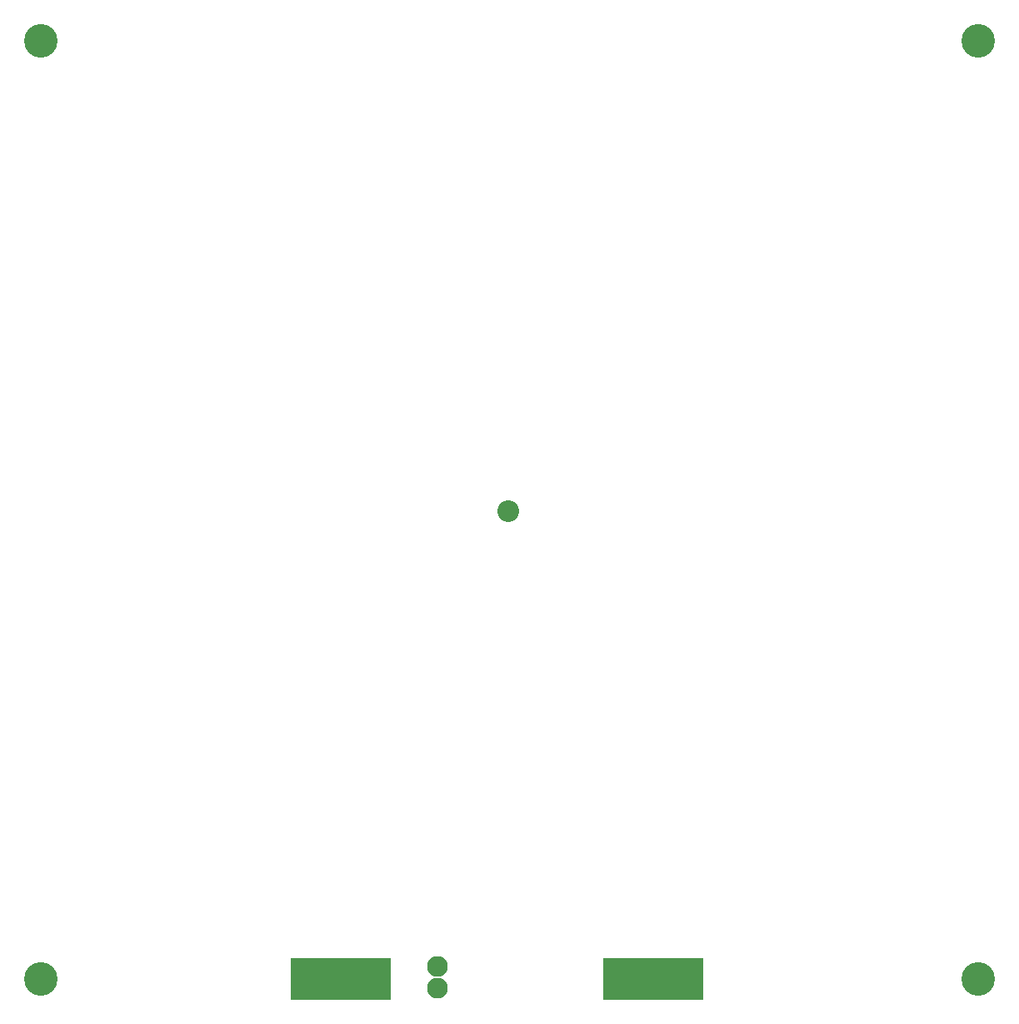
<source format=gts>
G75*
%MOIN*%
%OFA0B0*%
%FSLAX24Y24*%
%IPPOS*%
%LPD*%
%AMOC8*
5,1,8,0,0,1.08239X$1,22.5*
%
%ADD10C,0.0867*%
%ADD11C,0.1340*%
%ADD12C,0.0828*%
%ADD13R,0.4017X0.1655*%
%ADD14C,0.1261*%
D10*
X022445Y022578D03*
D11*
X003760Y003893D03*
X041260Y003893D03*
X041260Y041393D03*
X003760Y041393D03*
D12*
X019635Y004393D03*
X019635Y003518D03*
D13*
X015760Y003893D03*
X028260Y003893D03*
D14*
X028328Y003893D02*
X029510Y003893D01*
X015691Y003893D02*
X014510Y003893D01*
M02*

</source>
---
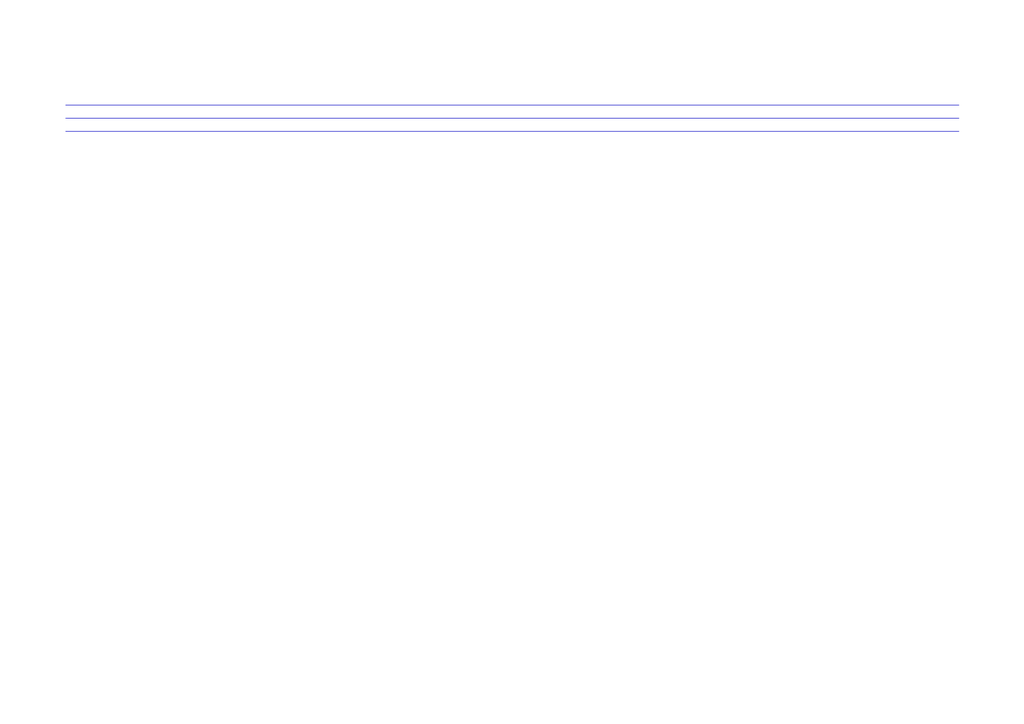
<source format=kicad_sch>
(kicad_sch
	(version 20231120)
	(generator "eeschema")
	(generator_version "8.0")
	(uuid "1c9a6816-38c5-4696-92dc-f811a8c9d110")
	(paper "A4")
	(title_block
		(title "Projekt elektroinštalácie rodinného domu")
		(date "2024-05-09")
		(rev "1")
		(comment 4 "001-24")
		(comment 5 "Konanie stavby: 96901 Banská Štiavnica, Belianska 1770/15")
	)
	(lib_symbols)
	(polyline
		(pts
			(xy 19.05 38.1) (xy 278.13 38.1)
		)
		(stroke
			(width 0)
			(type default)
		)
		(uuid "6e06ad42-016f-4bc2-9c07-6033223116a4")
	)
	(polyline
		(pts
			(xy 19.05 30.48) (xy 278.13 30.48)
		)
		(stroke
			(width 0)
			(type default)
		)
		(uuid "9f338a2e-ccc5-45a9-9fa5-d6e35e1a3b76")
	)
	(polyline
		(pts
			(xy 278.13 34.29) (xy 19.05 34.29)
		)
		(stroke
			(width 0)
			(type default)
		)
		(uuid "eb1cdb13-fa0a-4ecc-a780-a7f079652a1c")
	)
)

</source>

*PROBLEM DETAILS*. Wherever the word "source" appears in the records above, copy that line.

*THE COMPLETED TASK*.
<source format=gts>
</source>
<source format=kicad_sch>
</source>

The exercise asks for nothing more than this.